Ce n'est pas une grande idée, d'ailleurs. D'éminents politologues se sont toujours penchés avec un intérêt particulier sur le conflit entre Athènes et Sparte afin de mieux comprendre les comparaisons et les affrontements entre les puissances contemporaines. De Carl Schmitt à McKinder en passant par Haushofer, ils y ont vu l'éternel affrontement entre la Terre et la Mer. Entre des puissances éminemment mercantiles et thalassocratiques, et d'autres articulées sur la Terre et fondées sur la force des hommes.
Jusqu'à Donald Kagan. Qui, soit dit en passant, est le père de Robert et Frederich, deux des idéologues néocons les plus actifs. Très écoutés par l'administration Biden. Notamment parce que Robert est le mari de Victoria Nuland.
Donald Kagan, à Yale, a consacré une grande partie de sa vie universitaire à l'étude de la guerre du Péloponnèse. Un travail monumental. Totalement, ou presque, centré sur un point précis. Pourquoi, à la fin, Athènes, l'Athènes démocratique, puissance mercantile et thalassocratique, a-t-elle perdu ? Pourquoi a-t-elle été vaincue par Sparte ?

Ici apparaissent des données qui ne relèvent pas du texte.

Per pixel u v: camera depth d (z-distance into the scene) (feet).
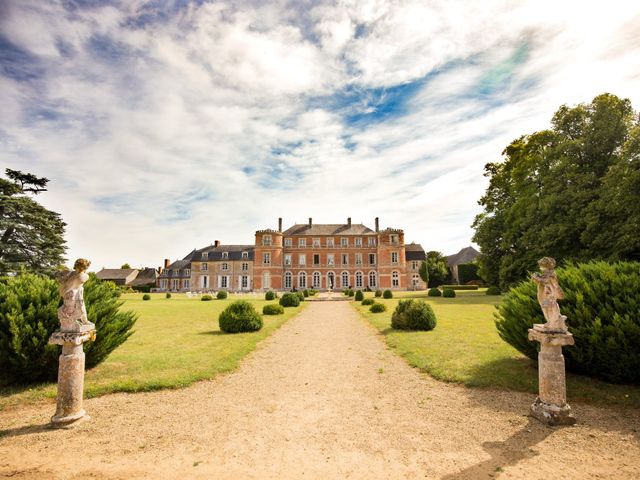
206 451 13.03
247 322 40.60
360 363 26.63
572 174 64.69
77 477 11.29
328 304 88.38
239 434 14.46
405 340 33.63
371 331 41.78
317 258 188.14
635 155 50.85
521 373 21.58
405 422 15.57
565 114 71.36
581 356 18.97
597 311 19.16
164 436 14.28
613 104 63.87
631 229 50.93
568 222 63.72
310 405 17.88
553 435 13.94
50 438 14.11
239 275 209.05
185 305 85.15
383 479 11.10
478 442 13.51
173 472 11.59
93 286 23.82
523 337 21.44
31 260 89.04
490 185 100.89
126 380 21.36
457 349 28.73
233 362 26.18
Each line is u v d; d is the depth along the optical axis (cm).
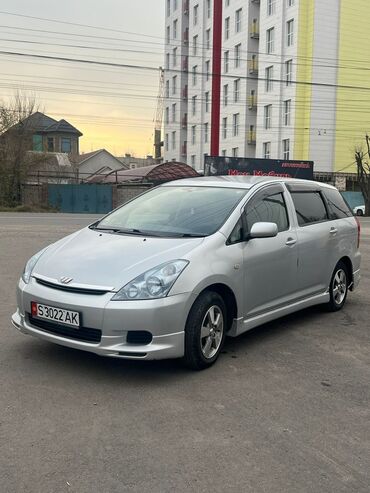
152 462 305
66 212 3562
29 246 1161
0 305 632
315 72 4456
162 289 409
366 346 526
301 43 4459
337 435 344
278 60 4672
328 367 465
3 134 3531
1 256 1007
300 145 4597
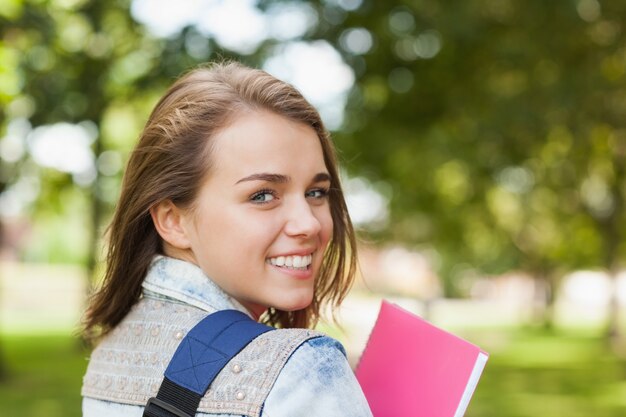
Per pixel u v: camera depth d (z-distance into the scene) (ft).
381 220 68.44
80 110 36.01
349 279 5.62
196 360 4.18
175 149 4.56
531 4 29.30
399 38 30.22
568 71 29.45
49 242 155.43
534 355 65.46
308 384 3.95
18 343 60.85
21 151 41.81
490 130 30.14
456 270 104.78
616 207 58.49
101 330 5.12
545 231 80.53
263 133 4.47
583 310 154.92
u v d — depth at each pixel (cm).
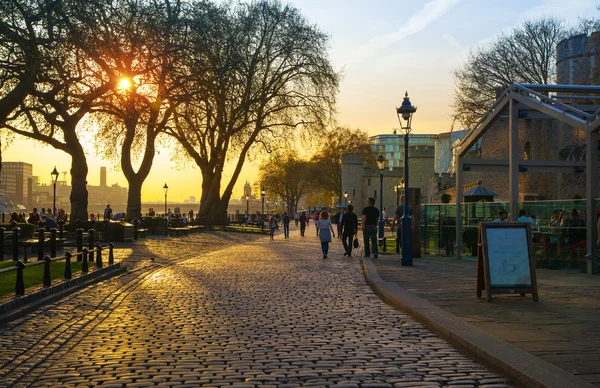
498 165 2078
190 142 4850
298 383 559
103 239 3194
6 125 3125
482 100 5259
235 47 3869
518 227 1034
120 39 2720
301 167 9931
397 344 727
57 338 774
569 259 1622
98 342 754
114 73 2722
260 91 4916
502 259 1023
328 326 855
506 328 768
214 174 5403
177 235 4131
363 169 10262
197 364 636
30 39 2238
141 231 3678
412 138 16750
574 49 4506
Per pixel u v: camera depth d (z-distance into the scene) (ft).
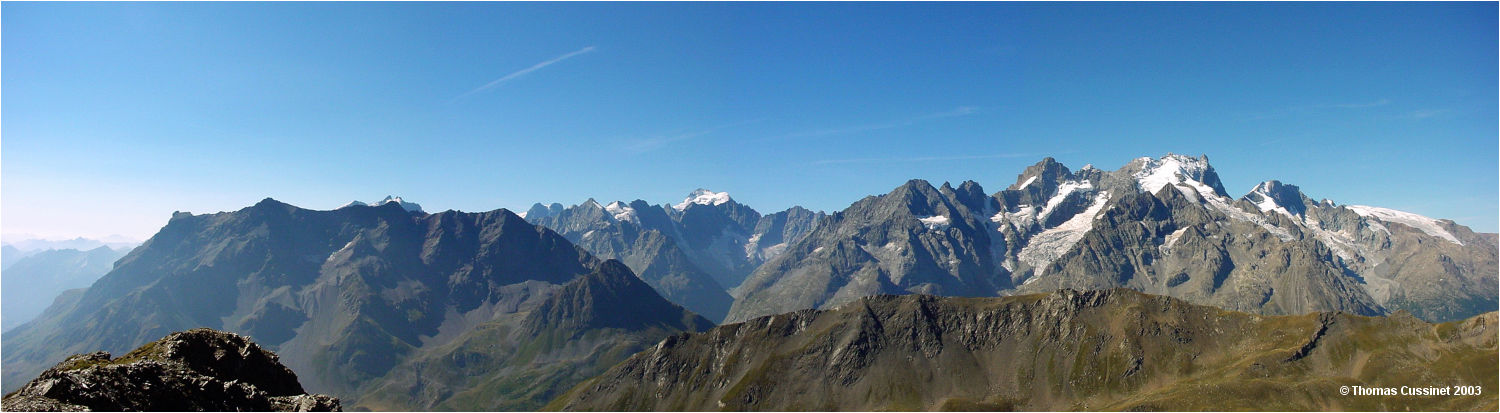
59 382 312.50
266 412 386.73
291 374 486.38
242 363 447.42
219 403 369.71
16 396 299.17
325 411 405.59
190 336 431.02
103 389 321.93
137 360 394.73
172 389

La question, bien sûr, n'était pas purement académique. Les États-Unis se sont presque toujours considérés comme la nouvelle Athènes. Et, en effet, ils présentent toutes les caractéristiques d'une puissance thalassocratique. Celle-ci tend à contrôler le commerce et les routes commerciales. Et à brouiller les cartes, pour empêcher d'autres, une puissance d'un autre style, une nouvelle Sparte, d'unifier, et de contrôler, la Terre.
Se demander, comme le faisait le vieux Kagan, pourquoi Athènes a perdu contre Sparte, c'était se demander quelles erreurs Washington devait éviter pour réussir à vaincre l'URSS.
Les choses se sont alors déroulées comme nous le savons tous. La puissance économique, le soft power des États-Unis, a mis à genoux une puissance soviétique épuisée. Avec des dirigeants vieux et fatigués. Et l'URSS a implosé en plusieurs fragments. La partie a été considérée comme terminée.
L'effondrement de l'URSS n'a cependant pas signifié la fin de la Russie. Celle de l'idéologie soviétique, bien sûr, qui, soit dit en passant, était déjà une sorte de cadavre. Mais la Russie est autre chose. Une réalité géopolitique avec laquelle il fallait tôt ou tard composer.
Et aujourd'hui, le Grand Jeu a repris. Sans l'affrontement idéologique qui l'avait couvert, ou du moins voilé, dans un passé récent. Car, à moins d'avoir les oreilles bouchée à l'émeri, il est évident qu'il n'y a plus de conflit entre l'idéologie marxiste-léniniste et la démocratie libérale. Et d'ailleurs, la réalité d'aujourd'hui conduit à penser que, même dans le passé, cette antithèse ne servait qu'à masquer la dure réalité. Un jeu entre puissances. Entre terre et mer. Comme à l'époque d'Athènes et de Sparte.
Mais aujourd'hui, Sparte n'existe plus.
La Russie, bien sûr. La grande puissance qui s'étend entre l'Europe et l'Asie, la rivale de toujours de Londres d'abord, de Washington aujourd'hui.
Mais en arrière-plan, l'affrontement avec la Chine se dessine de plus en plus clairement. Cette dernière, d'économique qu'elle était, devient de plus en plus menaçante sur le plan stratégique. Et dans un avenir proche, facilement, cet affrontement glissera vers la dimension militaire.
Et puis il y a l'Inde. Un autre géant économique et démographique. Dont la puissance militaire est en pleine croissance. Et qui, malgré la politique prudente de Modi, commence à agacer de plus en plus les Etats-Unis. A tel point que, cette semaine encore, l'administration Biden est allée jusqu'à menacer Delhi de sanctions. Si elle ne rompt pas sa coopération avec Téhéran pour la construction d'un grand port et d'une plate-forme commerciale à Chabahar. Une menace à laquelle l'Inde a répondu par un silence très... significatif.
Trop de Sparte pour une seule Athènes. Qui ne se rend manifestement pas compte qu'elle est de plus en plus isolée. Cécité... dangereuse. et, d'une certaine manière, folie arrogante.
Cette même arrogance qui, selon Thucydide, a poussé les dieux à abandonner Athènes.